Maybe you forgot to add --spheric_poses in evaluation? Is it indeed not mentioned in readme, I will add that.

sixftninja commented 4 years ago

yes I did forget to add that. I'll try again.

kwea123 commented 4 years ago

can you share the checkpoint?

sixftninja commented 4 years ago

epoch=28

kwea123 commented 4 years ago

There might be need to modify these two lines in order to get good visual result: https://github.com/kwea123/nerf_pl/blob/d41ae302dd3d186f2f12fb411d8874a1d004e00d/datasets/llff.py#L130-L131 it controls where the virtual camera is placed. This part is actually hard-coded currently, I'm still finding a way to let it adapt to various scenes. For your data I find

        trans_t = lambda t : np.array([
            [1,0,0,0],
            [0,1,0,-0.6*t],
            [0,0,1,0.7*t],
            [0,0,0,1],
        ])

is good. This is what I get after the above modification test

sixftninja commented 4 years ago

Can you please explain what exactly is happening here? Also, I uploaded all necessary files to my google drive because I wanted to run the exact-mesh notebook but when I run the cell to search for tight bounds, the runtime restarts.

sixftninja commented 4 years ago

Adding --spheric_poses generated this gif. Looks good except the top part has been cut off and there's a strange cloud of white dust at one location.

kwea123 commented 4 years ago

this is the translation wrt poses center. the second line controls the height offset and the third line controls the distance offset

Yes like I said currently you need to manually tune the position as mentioned above, but it is only for visualization, for mesh extraction this code doesn't have effect.

sixftninja commented 4 years ago

ok will try the modification now.

sixftninja commented 4 years ago

for the camera above, colorless mesh extraction worked perfectly. However when I tried to extract a colored mesh this was the result

I found tight bounds at x,y: -0.4, 0.3 and z: -1.25, -0.55. I tried sigma threshold values from 5 to 45 in increments of 5. I tried occlusion threshold values from 0.05 to 0.2 in increments of 0.05.

What do you think is going wrong?

kwea123 commented 4 years ago

looks like the images are rotated by 90 degrees... can you try manually rotate them by +90 (or -90) then feed to the program?

sixftninja commented 4 years ago

Alright, will do that. I have faced this while reading iPhone captured images using Pillow and openCV, smh..

sixftninja commented 4 years ago

I fixed the EXIF data of images and ran the experiment again. The resulting colored mesh is still not satisfactory. Any advice?

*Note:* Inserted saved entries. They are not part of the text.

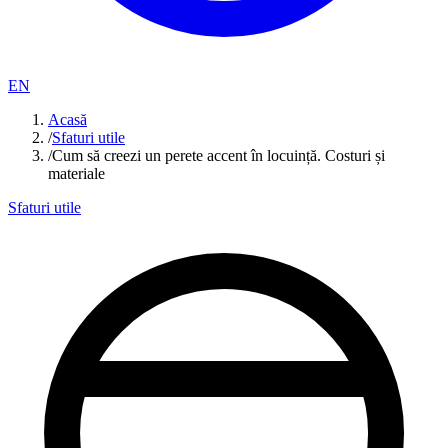
EN
Acasă
/
Sfaturi utile
/
Cum să creezi un perete accent în locuință. Costuri și
materiale
Sfaturi utile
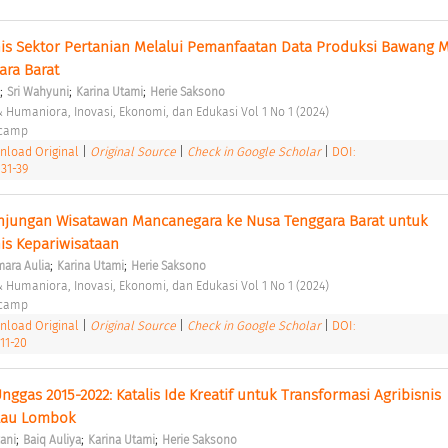
s Sektor Pertanian Melalui Pemanfaatan Data Produksi Bawang Me
ara Barat 
;
;
;
Sri Wahyuni
Karina Utami
Herie Saksono
 & Humaniora, Inovasi, Ekonomi, dan Edukasi Vol 1 No 1 (2024) 
ocamp 
load Original
|
Original Source
|
Check in Google Scholar
|
DOI:
.31-39
jungan Wisatawan Mancanegara ke Nusa Tenggara Barat untuk 
s Kepariwisataan 
;
;
ara Aulia
Karina Utami
Herie Saksono
 & Humaniora, Inovasi, Ekonomi, dan Edukasi Vol 1 No 1 (2024) 
ocamp 
load Original
|
Original Source
|
Check in Google Scholar
|
DOI:
11-20
gas 2015-2022: Katalis Ide Kreatif untuk Transformasi Agribisnis 
lau Lombok 
;
;
;
zani
Baiq Auliya
Karina Utami
Herie Saksono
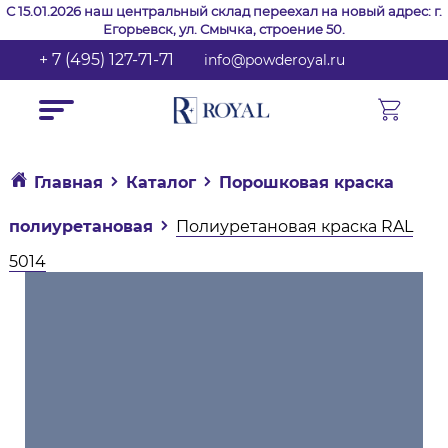
С 15.01.2026 наш центральный склад переехал на новый адрес: г.
Егорьевск, ул. Смычка, строение 50.
+ 7 (495) 127-71-71
info@powderoyal.ru
Главная
Каталог
Порошковая краска
полиуретановая
Полиуретановая краска RAL
5014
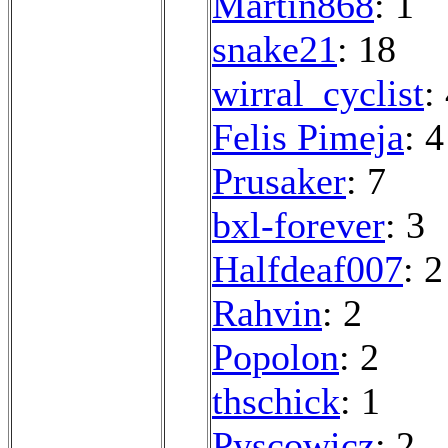
Martin868
: 1
snake21
: 18
wirral_cyclist
:
Felis Pimeja
: 4
Prusaker
: 7
bxl-forever
: 3
Halfdeaf007
: 2
Rahvin
: 2
Popolon
: 2
thschick
: 1
Pyscowicz
: 2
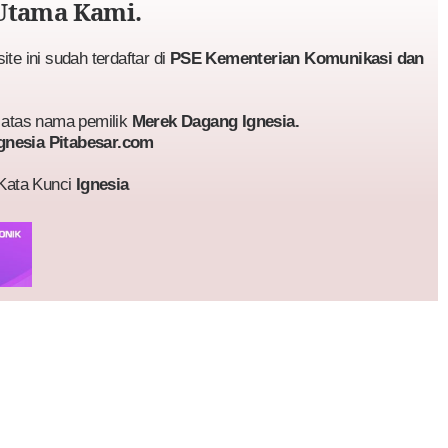
Utama Kami.
te ini sudah terdaftar di
PSE Kementerian Komunikasi dan
atas nama pemilik
Merek Dagang Ignesia.
gnesia Pitabesar.com
 Kata Kunci
Ignesia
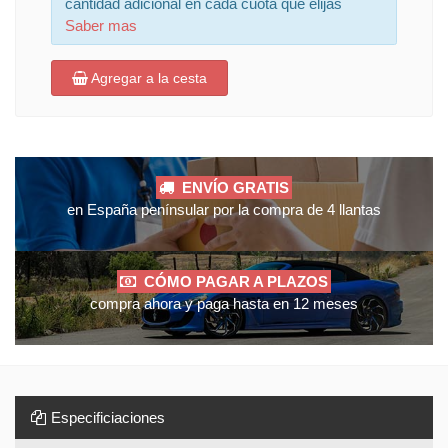
cantidad adicional en cada cuota que elijas
Saber mas
Agregar a la cesta
ENVÍO GRATIS
en España penínsular por la compra de 4 llantas
CÓMO PAGAR A PLAZOS
compra ahora y paga hasta en 12 meses
Especificiaciones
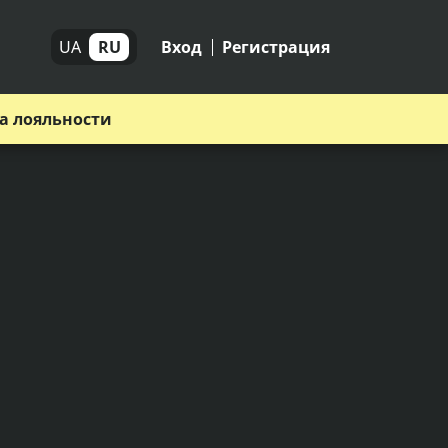
UA
RU
Вход
Регистрация
а лояльности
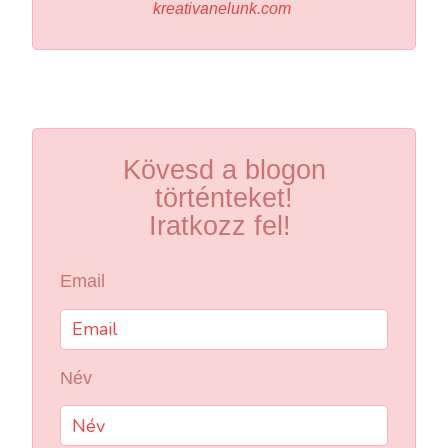
kreativanelunk.com
Kövesd a blogon
történteket!
Iratkozz fel!
Email
Név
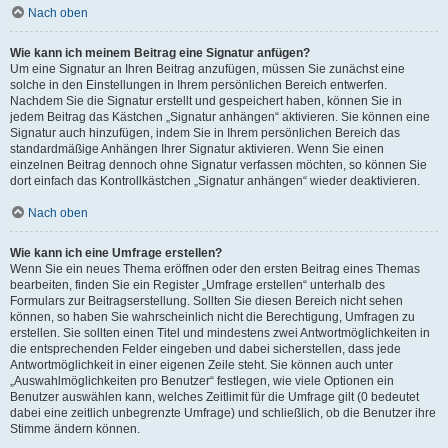
Nach oben
Wie kann ich meinem Beitrag eine Signatur anfügen?
Um eine Signatur an Ihren Beitrag anzufügen, müssen Sie zunächst eine
solche in den Einstellungen in Ihrem persönlichen Bereich entwerfen.
Nachdem Sie die Signatur erstellt und gespeichert haben, können Sie in
jedem Beitrag das Kästchen „Signatur anhängen“ aktivieren. Sie können eine
Signatur auch hinzufügen, indem Sie in Ihrem persönlichen Bereich das
standardmäßige Anhängen Ihrer Signatur aktivieren. Wenn Sie einen
einzelnen Beitrag dennoch ohne Signatur verfassen möchten, so können Sie
dort einfach das Kontrollkästchen „Signatur anhängen“ wieder deaktivieren.
Nach oben
Wie kann ich eine Umfrage erstellen?
Wenn Sie ein neues Thema eröffnen oder den ersten Beitrag eines Themas
bearbeiten, finden Sie ein Register „Umfrage erstellen“ unterhalb des
Formulars zur Beitragserstellung. Sollten Sie diesen Bereich nicht sehen
können, so haben Sie wahrscheinlich nicht die Berechtigung, Umfragen zu
erstellen. Sie sollten einen Titel und mindestens zwei Antwortmöglichkeiten in
die entsprechenden Felder eingeben und dabei sicherstellen, dass jede
Antwortmöglichkeit in einer eigenen Zeile steht. Sie können auch unter
„Auswahlmöglichkeiten pro Benutzer“ festlegen, wie viele Optionen ein
Benutzer auswählen kann, welches Zeitlimit für die Umfrage gilt (0 bedeutet
dabei eine zeitlich unbegrenzte Umfrage) und schließlich, ob die Benutzer ihre
Stimme ändern können.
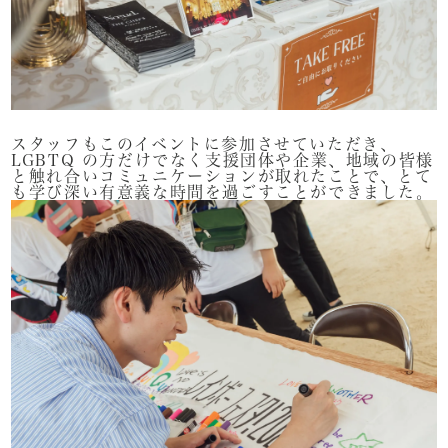
スタッフもこのイベントに参加させていただき、
LGBTQ の方だけでなく支援団体や企業、地域の皆様
と触れ合いコミュニケーションが取れたことで、とて
も学び深い有意義な時間を過ごすことができました。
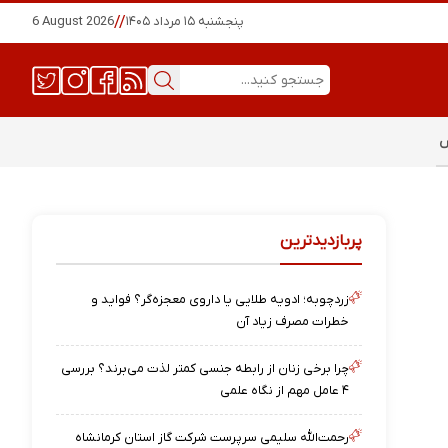
پنجشنبه ۱۵ مرداد ۱۴۰۵
//
6 August 2026
س
پربازدیدترین
زردچوبه؛ ادویه طلایی یا داروی معجزه‌گر؟ فواید و
خطرات مصرف زیاد آن
چرا برخی زنان از رابطه جنسی کمتر لذت می‌برند؟ بررسی
۴ عامل مهم از نگاه علمی
رحمت‌الله سلیمی سرپرست شرکت گاز استان کرمانشاه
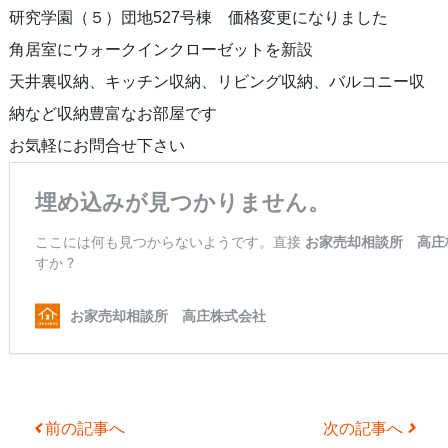
研究学園（５）団地527号棟 価格変更になりました
角居室にウォークインクローゼットを新設
天井裏収納、キッチン収納、リビング収納、バルコニー収
納など収納豊富なお部屋です
お気軽にお問合せ下さい
Post navigation
前の記事へ
次の記事へ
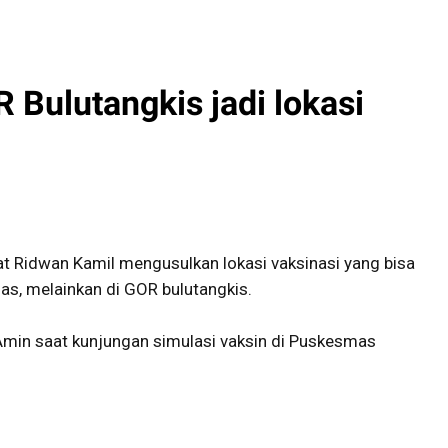
 Bulutangkis jadi lokasi
t Ridwan Kamil mengusulkan lokasi vaksinasi yang bisa
s, melainkan di GOR bulutangkis.
 Amin saat kunjungan simulasi vaksin di Puskesmas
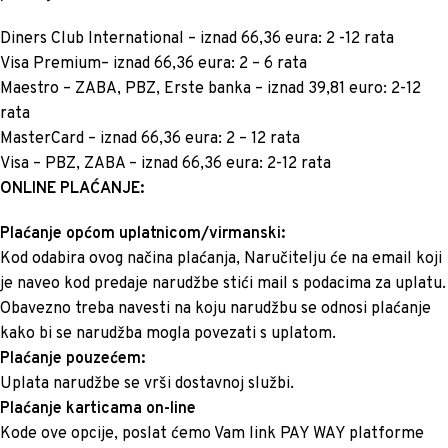
Diners Club International – iznad 66,36 eura: 2 -12 rata
Visa Premium– iznad 66,36 eura: 2 – 6 rata
Maestro – ZABA, PBZ, Erste banka – iznad 39,81 euro: 2-12
rata
MasterCard – iznad 66,36 eura: 2 – 12 rata
Visa – PBZ, ZABA – iznad 66,36 eura: 2-12 rata
ONLINE PLAĆANJE:
Plaćanje općom uplatnicom/virmanski:
Kod odabira ovog načina plaćanja, Naručitelju će na email koji
je naveo kod predaje narudžbe stići mail s podacima za uplatu.
Obavezno treba navesti na koju narudžbu se odnosi plaćanje
kako bi se narudžba mogla povezati s uplatom.
Plaćanje pouzećem:
Uplata narudžbe se vrši dostavnoj službi.
Plaćanje karticama on-line
Kode ove opcije, poslat ćemo Vam link PAY WAY platforme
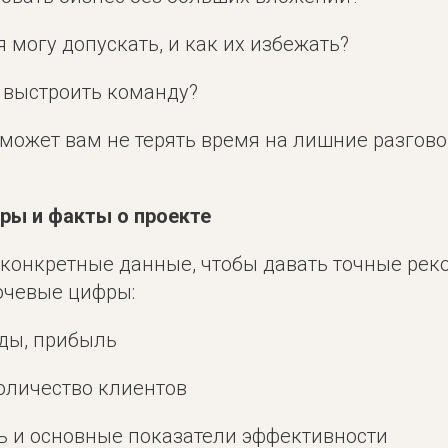
я могу допускать, и как их избежать?
о выстроить команду?
может вам не терять время на лишние разгово
фры и факты о проекте
конкретные данные, чтобы давать точные рек
ючевые цифры:
оды, прибыль
количество клиентов
ть и основные показатели эффективности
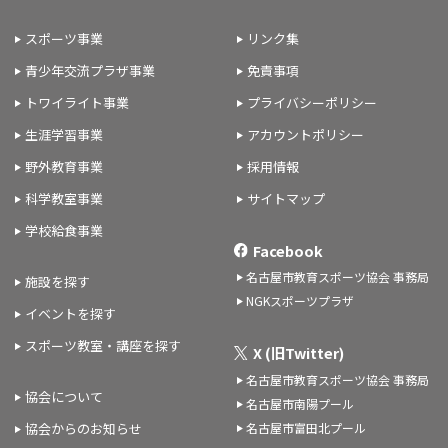
スポーツ事業
リンク集
青少年交流プラザ事業
免責事項
トワイライト事業
プライバシーポリシー
生涯学習事業
アカウントポリシー
野外教育事業
採用情報
科学教室事業
サイトマップ
学校給食事業
Facebook
名古屋市教育スポーツ協会 事務局
施設を探す
NGKスポーツプラザ
イベントを探す
スポーツ教室・講座を探す
X (旧Twitter)
名古屋市教育スポーツ協会 事務局
協会について
名古屋市南陽プール
名古屋市富田北プール
協会からのお知らせ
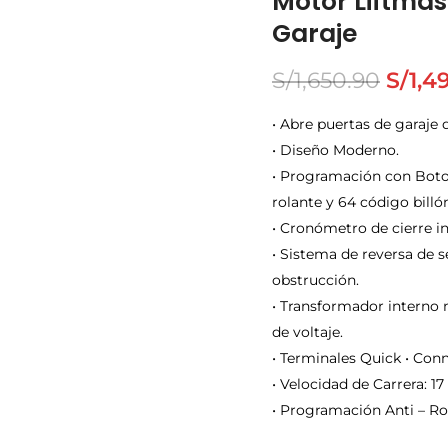
Motor Liftmas
Garaje
S/
1,650.90
S/
1,4
• Abre puertas de garaje 
• Diseño Moderno.
• Programación con Boto
rolante y 64 código billó
• Cronómetro de cierre i
• Sistema de reversa de s
obstrucción.
• Transformador interno 
de voltaje.
• Terminales Quick • Con
• Velocidad de Carrera: 1
• Programación Anti – Ro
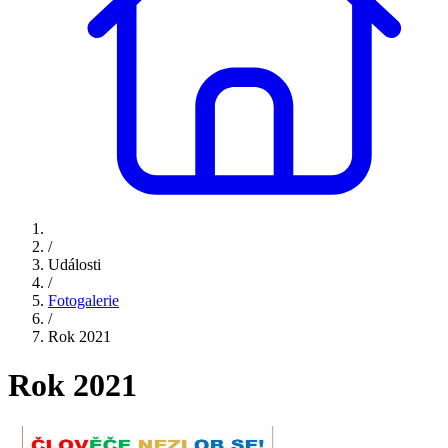
/
Události
/
Fotogalerie
/
Rok 2021
Rok 2021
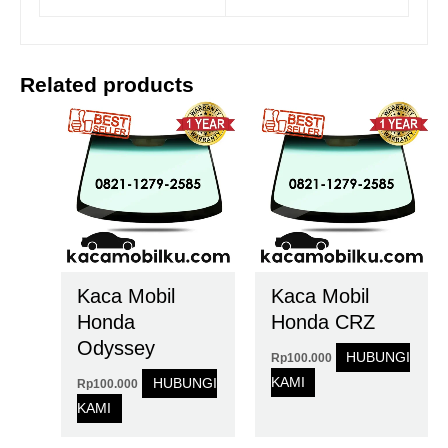
Related products
Kaca Mobil
Kaca Mobil
Honda
Honda CRZ
Odyssey
HUBUNGI
Rp
100.000
KAMI
HUBUNGI
Rp
100.000
KAMI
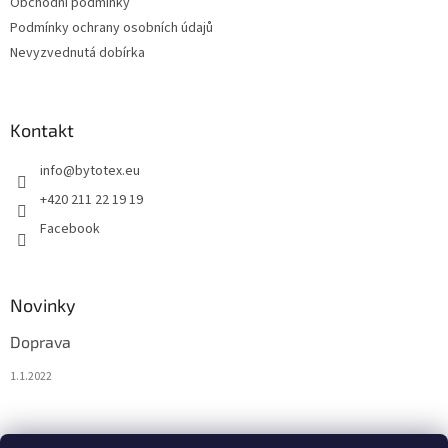
Obchodní podmínky
Podmínky ochrany osobních údajů
Nevyzvednutá dobírka
Kontakt
info
@
bytotex.eu
+420 211 22 19 19
Facebook
Novinky
Doprava
1.1.2022
Nákupní košík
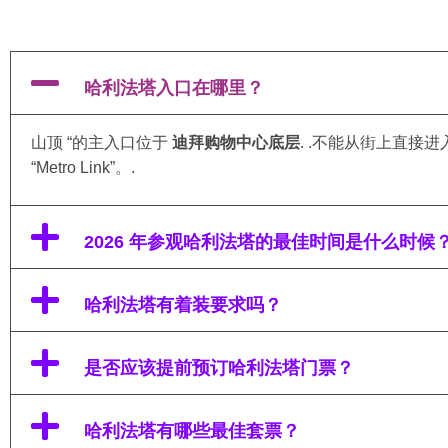
哈利法塔入口在哪里？
山顶 “的主入口位于
迪拜购物中心底层
. .不能从街上直接
“Metro Link”。.
2026 年参观哈利法塔的最佳时间是什么时候
哈利法塔有着装要求吗？
是否应该提前预订哈利法塔门票？
哈利法塔有哪些最佳套票？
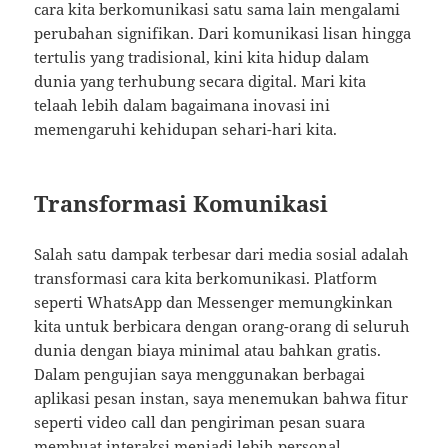
cara kita berkomunikasi satu sama lain mengalami
perubahan signifikan. Dari komunikasi lisan hingga
tertulis yang tradisional, kini kita hidup dalam
dunia yang terhubung secara digital. Mari kita
telaah lebih dalam bagaimana inovasi ini
memengaruhi kehidupan sehari-hari kita.
Transformasi Komunikasi
Salah satu dampak terbesar dari media sosial adalah
transformasi cara kita berkomunikasi. Platform
seperti WhatsApp dan Messenger memungkinkan
kita untuk berbicara dengan orang-orang di seluruh
dunia dengan biaya minimal atau bahkan gratis.
Dalam pengujian saya menggunakan berbagai
aplikasi pesan instan, saya menemukan bahwa fitur
seperti video call dan pengiriman pesan suara
membuat interaksi menjadi lebih personal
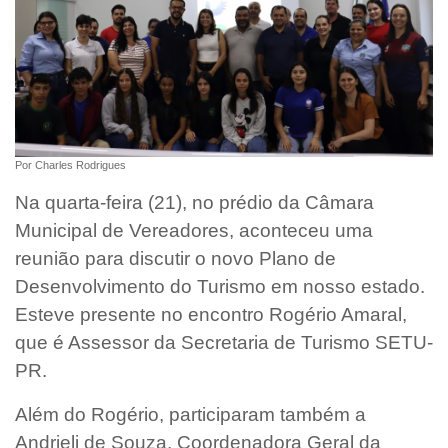
Por Charles Rodrigues
Na quarta-feira (21), no prédio da Câmara
Municipal de Vereadores, aconteceu uma
reunião para discutir o novo Plano de
Desenvolvimento do Turismo em nosso estado.
Esteve presente no encontro Rogério Amaral,
que é Assessor da Secretaria de Turismo SETU-
PR.
Além do Rogério, participaram também a
Andrieli de Souza, Coordenadora Geral da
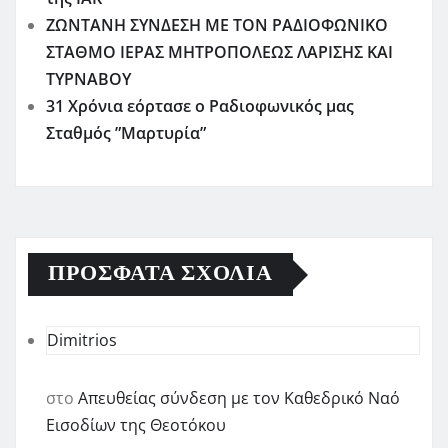
ΖΩΝΤΑΝΗ ΣΥΝΔΕΣΗ ΜΕ ΤΟΝ ΡΑΔΙΟΦΩΝΙΚΟ
ΣΤΑΘΜΟ ΙΕΡΑΣ ΜΗΤΡΟΠΟΛΕΩΣ ΛΑΡΙΣΗΣ ΚΑΙ
ΤΥΡΝΑΒΟΥ
31 Χρόνια εόρτασε ο Ραδιοφωνικός μας
Σταθμός ”Μαρτυρία”
ΠΡΌΣΦΑΤΑ ΣΧΌΛΙΑ
Dimitrios
στο
Απευθείας σύνδεση με τον Καθεδρικό Ναό
Εισοδίων της Θεοτόκου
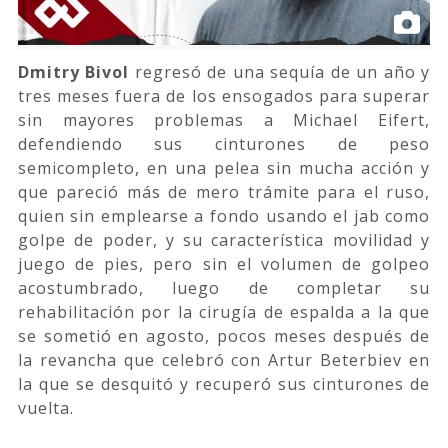
Dmitry Bivol
regresó de una sequía de un año y
tres meses fuera de los ensogados para superar
sin mayores problemas a Michael Eifert,
defendiendo sus cinturones de peso
semicompleto, en una pelea sin mucha acción y
que pareció más de mero trámite para el ruso,
quien sin emplearse a fondo usando el jab como
golpe de poder, y su característica movilidad y
juego de pies, pero sin el volumen de golpeo
acostumbrado, luego de completar su
rehabilitación por la cirugía de espalda a la que
se sometió en agosto, pocos meses después de
la revancha que celebró con Artur Beterbiev en
la que se desquitó y recuperó sus cinturones de
vuelta.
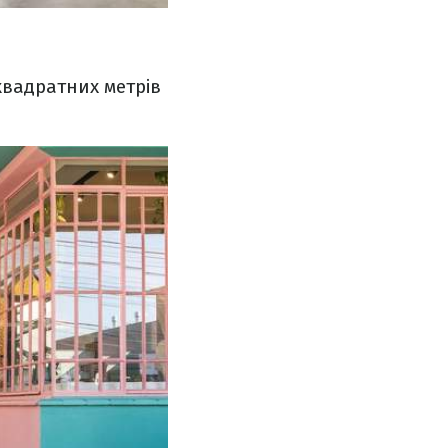
квадратних метрів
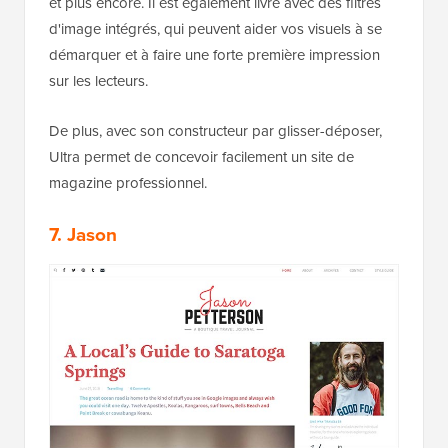
et plus encore. Il est également livré avec des filtres
d'image intégrés, qui peuvent aider vos visuels à se
démarquer et à faire une forte première impression
sur les lecteurs.
De plus, avec son constructeur par glisser-déposer,
Ultra permet de concevoir facilement un site de
magazine professionnel.
7. Jason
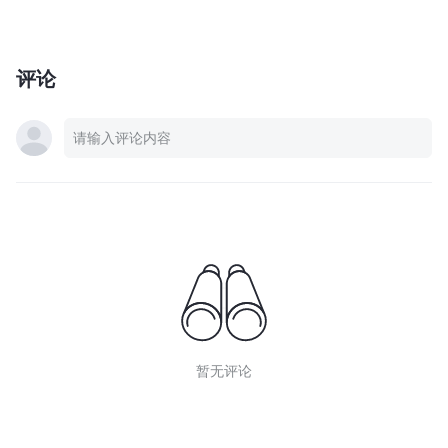
评论
暂无评论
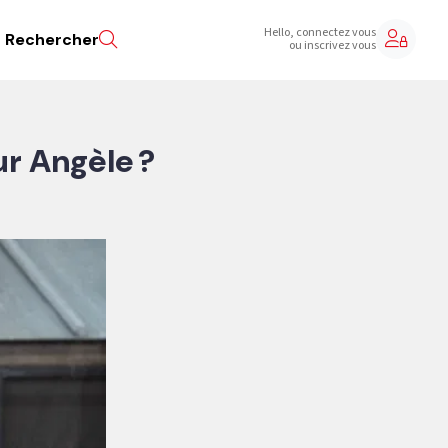
Hello, connectez vous
Rechercher
ou inscrivez vous
ur Angèle ?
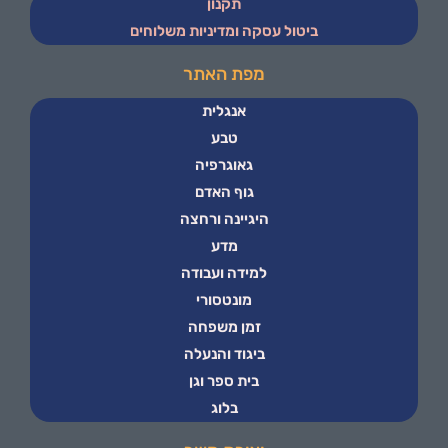
תקנון
ביטול עסקה ומדיניות משלוחים
מפת האתר
אנגלית
טבע
גאוגרפיה
גוף האדם
היגיינה ורחצה
מדע
למידה ועבודה
מונטסורי
זמן משפחה
ביגוד והנעלה
בית ספר וגן
בלוג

1. Data Folder (Includes images and LLFF output files) 2. eval.py output 3. .ply file 4. Checkpoint 5. Colored mesh video

kwea123 commented 4 years ago

@3ventHoriz0n sorry, I misupdated the master code. I reverted it just now, please re-pull the code and retry the extract_mesh with the same parameters, it should give good results.

sixftninja commented 4 years ago

Done. Here's the final result.

dichen-cd commented 3 years ago

Hi @kwea123, thanks for your work!

it controls where the virtual camera is placed. This part is actually hard-coded currently, I'm still finding a way to let it adapt to various scenes.

I was wondering do you find any good way for adaptive render pose generation? Currently I find it quite hard to set correct poses manually, therefore I'm using the interpolated c2ws from the training set. It is working but the camera movement is not satisfactory (shaky, jittering speed etc.) Do you have any suggestions?

astogxl commented 3 years ago

@kwea123,hello! do you have read the paper pixelNeRF? I just cant understand the part of hardcoding for generating render pose for DTU dataset.